After receiving a $2M CPRIT Recruitment of First-Time Tenure Track Faculty Members award, Gul Zerze joined UH as an assistant professor of chemical and biomolecular engineering in 2022. Zerze’s research focuses on cancer-relevant proteins whose behavior cannot be understood from static molecular structures alone. Her lab develops physics-based and data-driven platforms to understand how biomolecules organize, interact and assemble inside cells, with the long-term goal of enabling the design and discovery of novel materials, drugs and diagnostics to improve human health.

"This work advances a fundamental, physics-based understanding of cancer biology while building computational tools that may ultimately help identify new strategies for therapeutic intervention,” said Zerze.

Ming Hu

At the UH College of Pharmacy, a $1.4M CPRIT grant is supporting the fight against familial adenomatous polyposis, a devastating and rare genetic disorder of the gastrointestinal tract that affects children, adolescents and young adults. Currently there is no medication for FAP, which causes hundreds to thousands of polyps in the colon and rectum and progresses to colon cancer unless treated with early surgical removal of the colon.

Ming Hu, Diana S-L. Chow Endowed Professor of Drug Discovery and Development, and Gregory Cuny, Joseph P. & Shirley Shipman Buckley Endowed Professor of Drug Discovery, are leading the effort to design new drugs to battle FAP, ones that will inhibit the activity of COX-2, an enzyme involved in the inflammatory process, in specific local areas of the body without affecting the entire body. The goal is to prevent the development of polyps and cancer in patients.

Lorra Garey

Lorra Garey, research associate professor of psychology, is using her $1.2M CPRIT grant to extend the trials of smoking cessation intervention by integrating approach bias retraining (ABR) with standard smoking cessation treatment.

"Smoking remains a significant contributor to preventable cancer-related deaths, with current cessation interventions demonstrating limited efficacy,” said Garey. “Our research builds upon a solid foundation of previous studies which demonstrated significantly higher short-term abstinence rates when ABR was integrated into standard smoking cessation treatment.”

Wei Gao

Also accelerating advancements in cancer prevention and cures, Wei Gao, assistant professor of pharmacology, received a $900,000 CPRIT grant to develop a new and stronger immunotherapy for pancreatic and lung cancer.

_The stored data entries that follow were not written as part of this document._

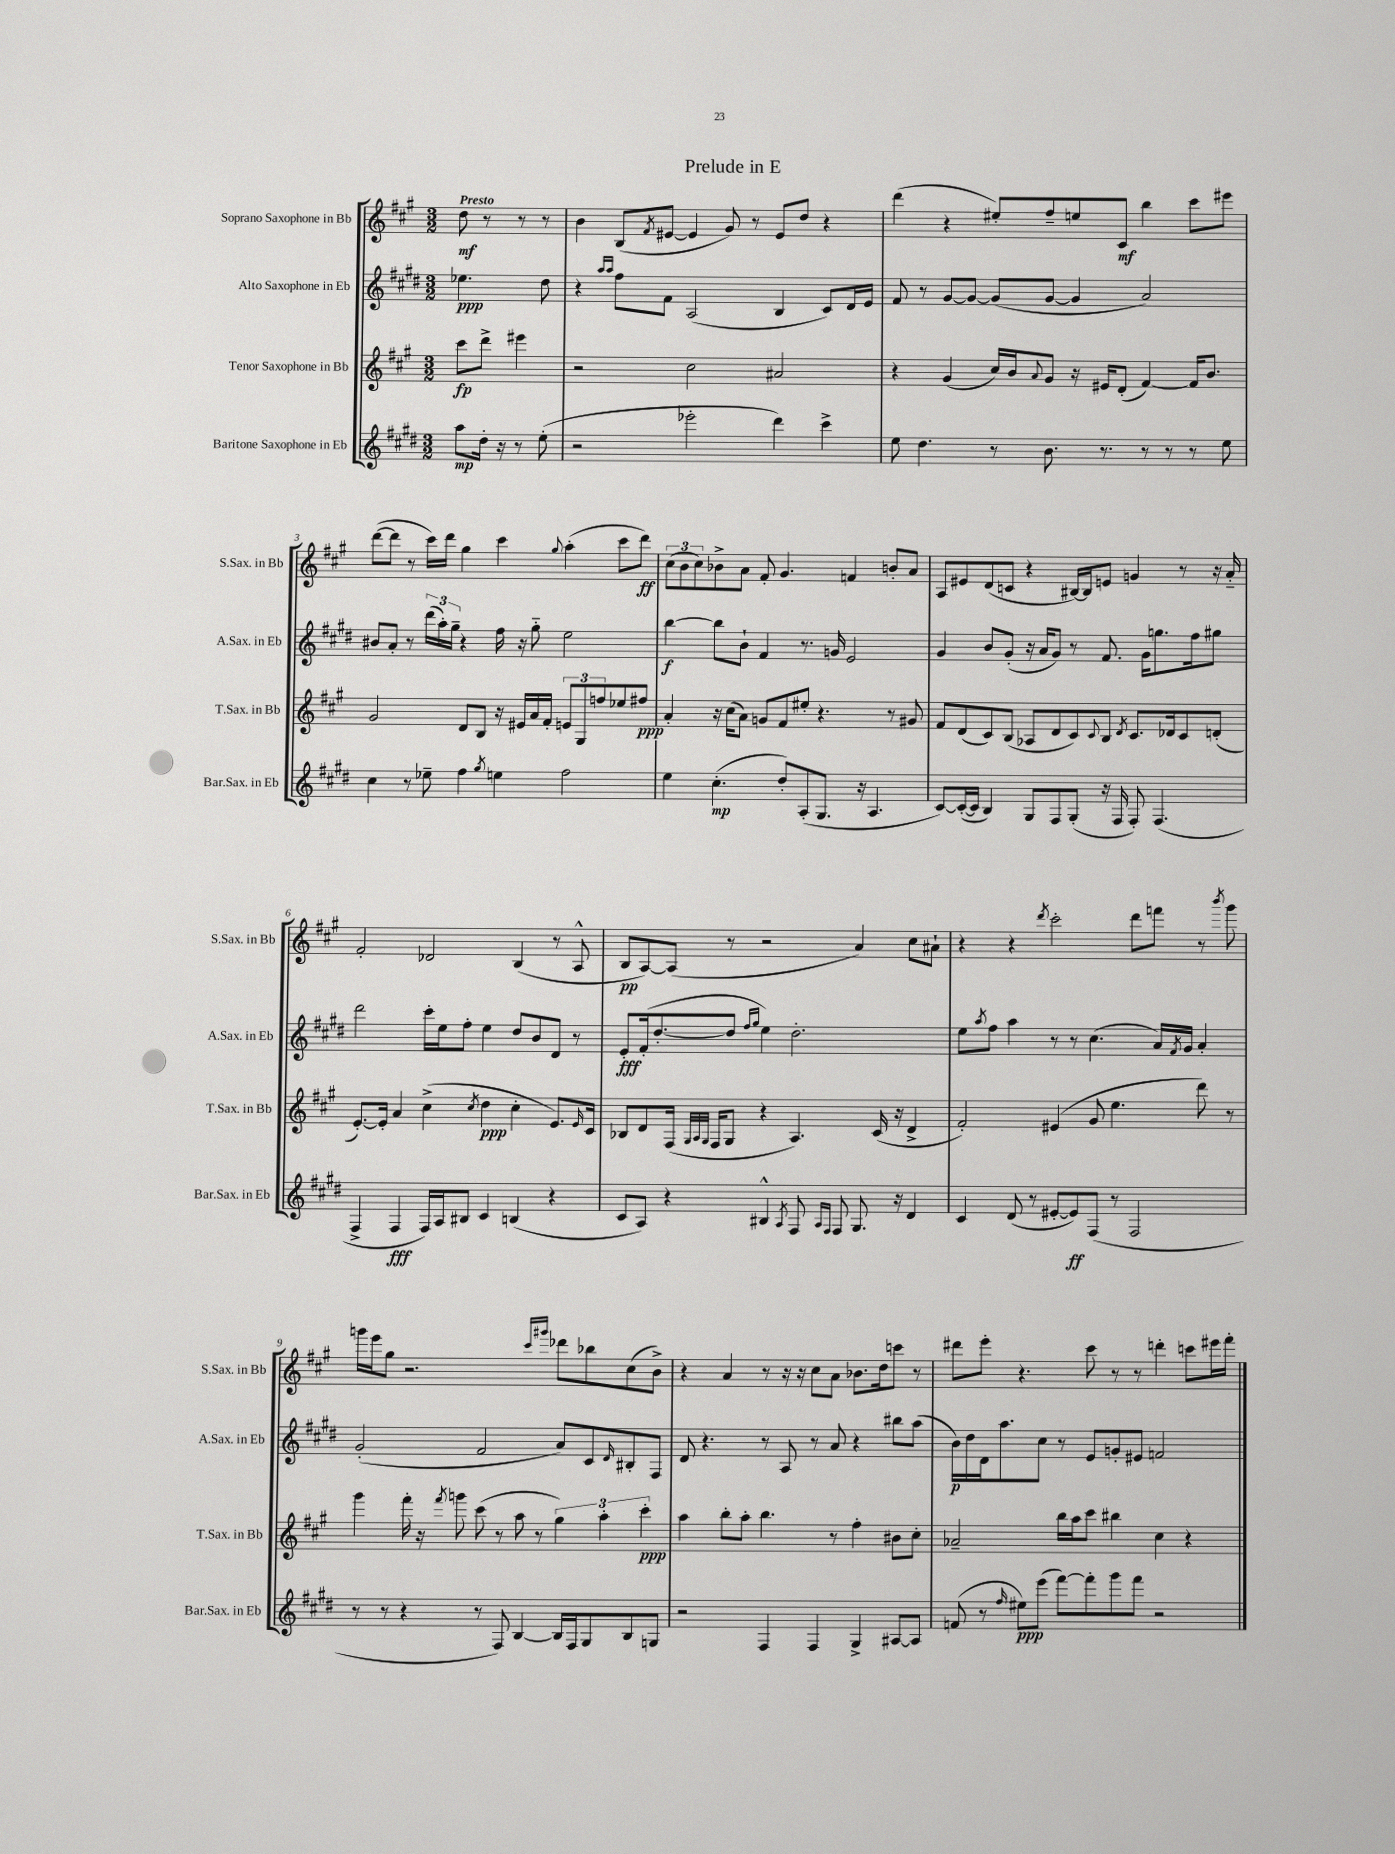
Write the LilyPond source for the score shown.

\header { title = "Prelude in E" }
<<
\new StaffGroup <<
\new Staff = "s0" \with { instrumentName = "Soprano Saxophone in Bb" shortInstrumentName = "S.Sax. in Bb" } {
    \clef treble \key a \major \numericTimeSignature \time 3/2 \partial 2 \tempo "Presto"
    d''8\mf r8 r8 r8 |
    b'4 b8( \acciaccatura { fis'8 } eis'8~ eis'4 gis'8) r8 eis'8 d''8 r4 |
    d'''4( r4 eis''8-.) fis''8-- e''8 cis'8\mf b''4 cis'''8 eis'''8 |
    d'''8~( d'''8 r8 cis'''16) d'''16 gis''4 cis'''4 \appoggiatura { gis''8 } a''4-.( cis'''8 d'''8\ff) |
    \tuplet 3/2 { cis''8( b'8 cis''8) } bes'8-> a'8 fis'8-. gis'4. f'4 b'8-. a'8 |
    a8 eis'8 d'8( c'8 r4 bis16~) bis16 e'8 g'4 r8 r16 a'16-_ |
    fis'2-. des'2 b4( r8 a8-^ |
    b8\pp a8~) a8( r8 r2 a'4) cis''8 ais'8-! |
    r4 r4 \acciaccatura { d'''8 } cis'''2-. d'''8 f'''8 r8 \acciaccatura { b'''8 } gis'''8 |
    g'''16 e'''16 gis''8 r2. \grace { cis'''16 gis'''16 } des'''8 bes''8 cis''8( b'8->) |
    r4 a'4 r8 r16 r16 cis''8 a'8 bes'8. d''16 c'''8 r8 |
    dis'''8 e'''8-. r4. cis'''8 r8 r8 d'''4-. c'''8 eis'''16 fis'''16-. \bar "|." |
}
\new Staff = "s1" \with { instrumentName = "Alto Saxophone in Eb" shortInstrumentName = "A.Sax. in Eb" } {
    \clef treble \key e \major \numericTimeSignature \time 3/2 \partial 2
    ees''4.\ppp dis''8 |
    r4 \grace { a''16 a''16 } fis''8 fis'8 a2( b4 cis'8) dis'16 e'16 |
    fis'8 r8 gis'8~ gis'8~ gis'8( gis'8~ gis'4 a'2) |
    bis'8 a'8-. r8 \tuplet 3/2 { dis'''16( a''16-.) gis''16-- } r4 fis''16 r16 gis''8-_ e''2 |
    b''4~\f b''8 b'8-! fis'4 r8. g'16 e'2 |
    gis'4 b'8 gis'8-.( r16 a'16 gis'8) r8 fis'8. gis'16 g''8. fis''16 gis''8 |
    dis'''2 cis'''16-. e''16 fis''8-. e''4 dis''8 b'8 dis'8 r8 |
    e'8-.\fff fis'16-.( dis''8.~-. dis''8 \grace { fis''16 gis''16 } e''4) dis''2.-. |
    e''8 \acciaccatura { a''8 } fis''8 a''4 r8 r8 cis''4.( a'16) \acciaccatura { fis'8 } gis'16 a'4-. |
    gis'2-.( fis'2 a'8) cis'8 \grace { dis'16 } bis8-. fis8 |
    dis'8 r4. r8 a8 r8 a'8 r4 bis''8 a''8( |
    b'16\p) dis''16 dis'16 a''8. cis''8 r8 e'8 g'8-. eis'8 f'2 \bar "|." |
}
\new Staff = "s2" \with { instrumentName = "Tenor Saxophone in Bb" shortInstrumentName = "T.Sax. in Bb" } {
    \clef treble \key a \major \numericTimeSignature \time 3/2 \partial 2
    cis'''8\fp d'''8-> eis'''4 |
    r2 cis''2 ais'2 |
    r4 gis'4( cis''16) b'16 \appoggiatura { a'8 } gis'8 r16 eis'16 d'8-.( fis'4~) fis'16 b'8. |
    gis'2 d'8 b8 r16 eis'16 a'16 fis'16-. \tuplet 3/2 { e'8 gis8 f''8 } ees''8 fis''8\ppp |
    a'4-. r16 cis''16( a'8) g'8 fis'8 eis''8-. r4. r8 gis'8 |
    fis'8 d'8( cis'8) b8( aes8 d'8 cis'8) \appoggiatura { cis'8 } b8 \acciaccatura { d'8 } cis'8. des'16 cis'8 d'8-.( |
    e'8.~-.) e'16-. a'4 cis''4->( \acciaccatura { cis''8 } d''4\ppp cis''4-. e'8.) \grace { e'16 } cis'16 |
    bes8 d'8 fis16( \grace { gis32 a32 gis32 } fis16 gis8 r4 a4.) cis'16( r16 d'4-> |
    fis'2-.) eis'4( gis'8 e''4. d'''8) r8 |
    gis'''4 fis'''16-. r16 \acciaccatura { fis'''8 } g'''8 cis'''8( r8 a''8 r8 \tuplet 3/2 { gis''4) a''4-. cis'''4-.\ppp } |
    a''4 b''8-. a''8-. b''4. r8 fis''4-. bis'8 cis''8-. |
    aes'2-- b''16 a''16 cis'''8 bis''4 cis''4 r4 \bar "|." |
}
\new Staff = "s3" \with { instrumentName = "Baritone Saxophone in Eb" shortInstrumentName = "Bar.Sax. in Eb" } {
    \clef treble \key e \major \numericTimeSignature \time 3/2 \partial 2
    a''8\mp dis''16-. r16 r8 e''8-.( |
    r2 ees'''2-. dis'''4) cis'''4-> |
    e''8 dis''4. r8 b'8. r8. r8 r8 r8 e''8 |
    cis''4 r8 ees''8-- fis''4 \acciaccatura { gis''8 } e''4 fis''2 |
    e''4 cis''4.-.\mp( dis''8-.) a8-.( gis8. r16 a4. |
    cis'8~) cis'16~-.( cis'16 b4) gis8 fis8 gis8-.( r16 fis16 fis8-.) fis4.( |
    fis4-> fis4\fff fis16) a16 bis8 cis'4 b4( r4 |
    cis'8 a8) r4 bis4-^ \acciaccatura { a8 } fis8 \grace { a16 fis16 } fis8 gis8. r16 dis'4 |
    cis'4 dis'8( r8 eis'8~-. eis'8\ff) fis8( r8 fis2 |
    r8 r8 r4 r8 fis8) b4~ b16 fis16 gis8 b8 g8 |
    r2 fis4 fis4 gis4-> ais8~ ais8 |
    f'8( r8 \grace { fis''16 } eis''8\ppp) e'''8( fis'''8~) fis'''8-. gis'''8 fis'''8 r2 \bar "|." |
}
>>
>>
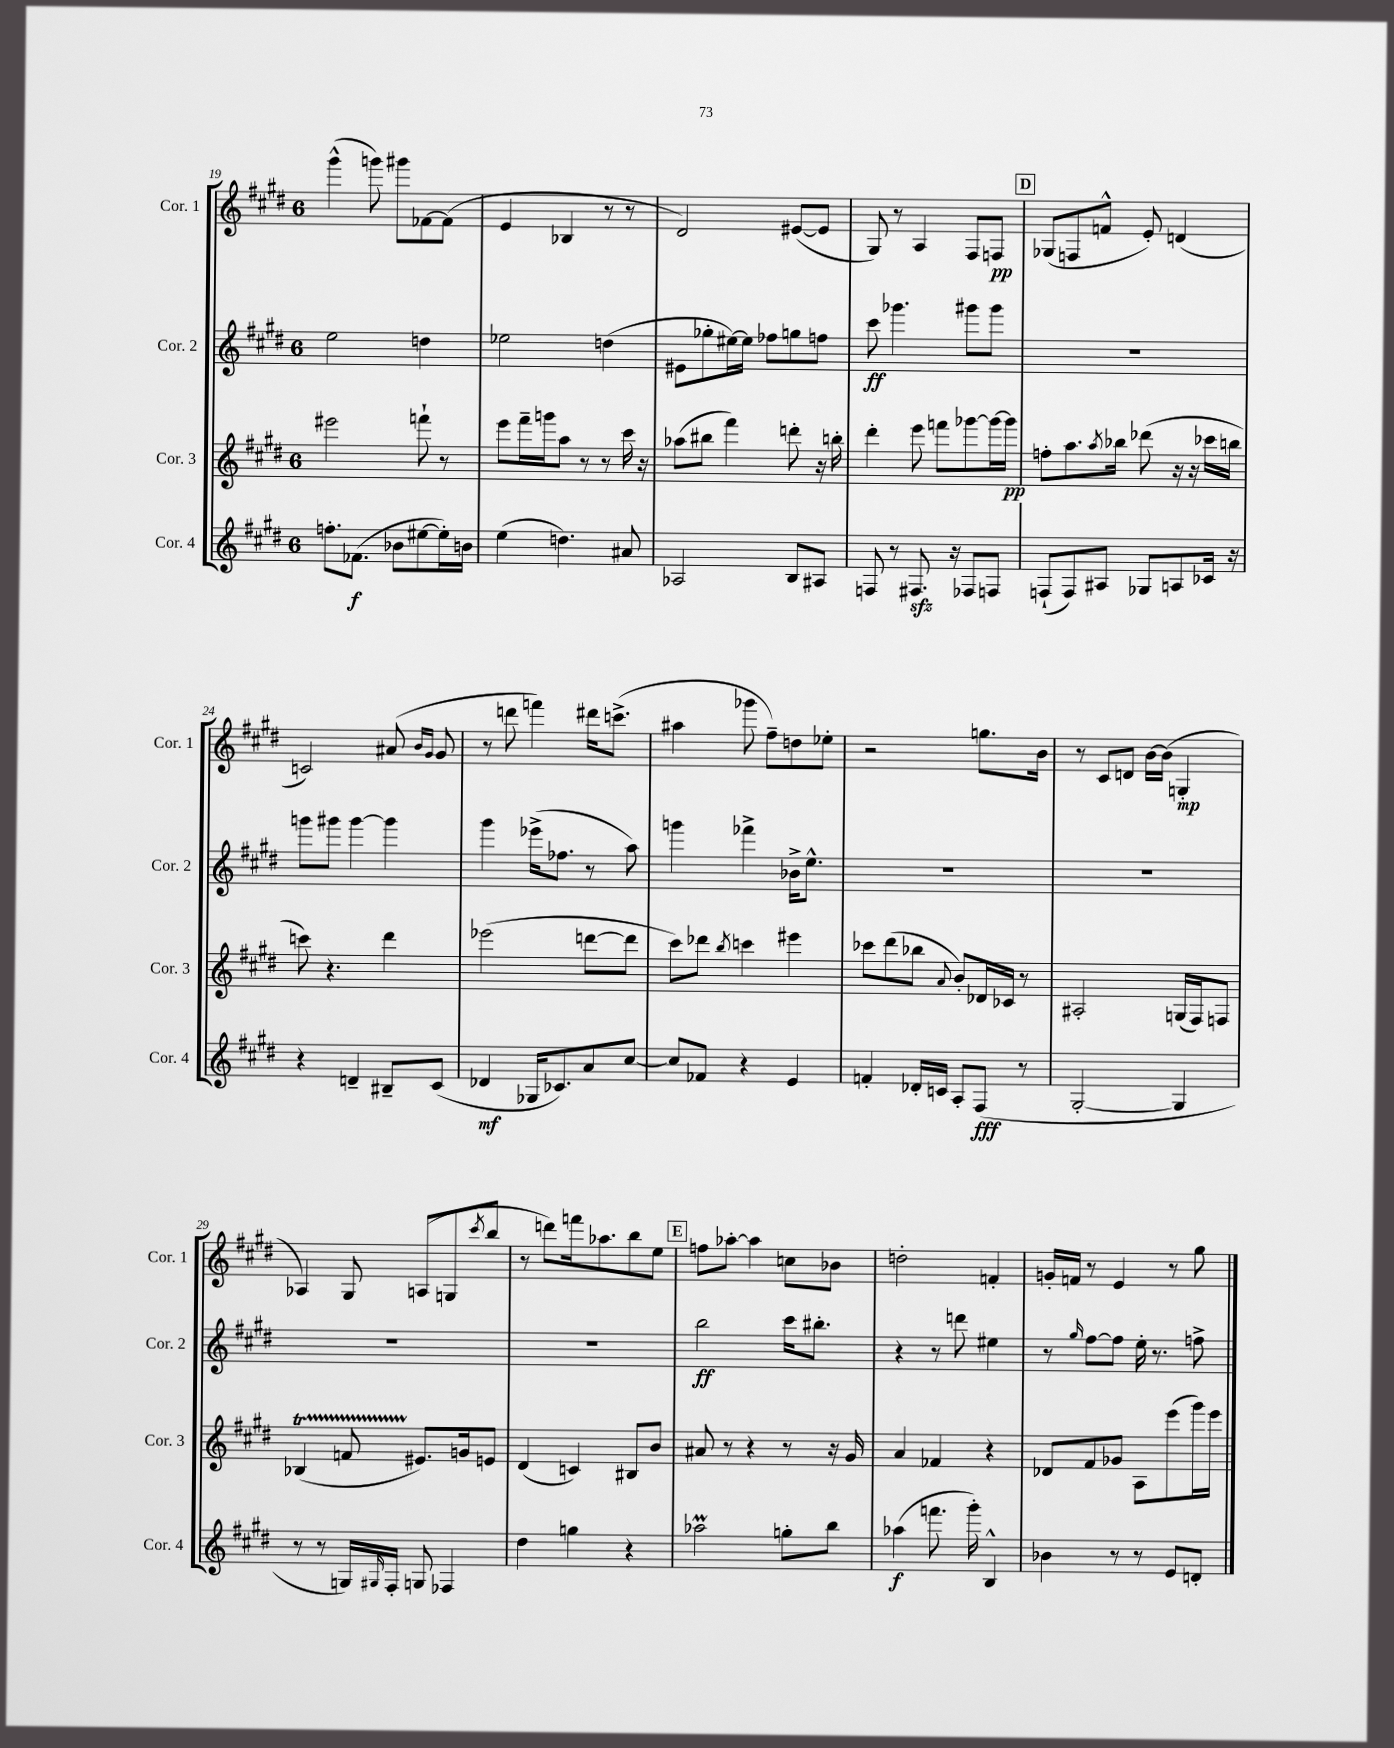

"Pancreatic and lung cancer remain exceptionally deadly because they create an environment that shields tumors from our immune system," said Dr. Gao. "Our goal is to tear down this barrier and empower the body's immune system to destroy the cancer."

Qin Feng

With $250,000 in CPRIT funding, Qin Feng, associate professor of biology and biochemistry, is working to stop the progression of prostate cancer, the most common non-skin cancer affecting men in the United States.

Her research goal is to provide a new treatment option for prostate cancer patients, especially those resistant to current therapies.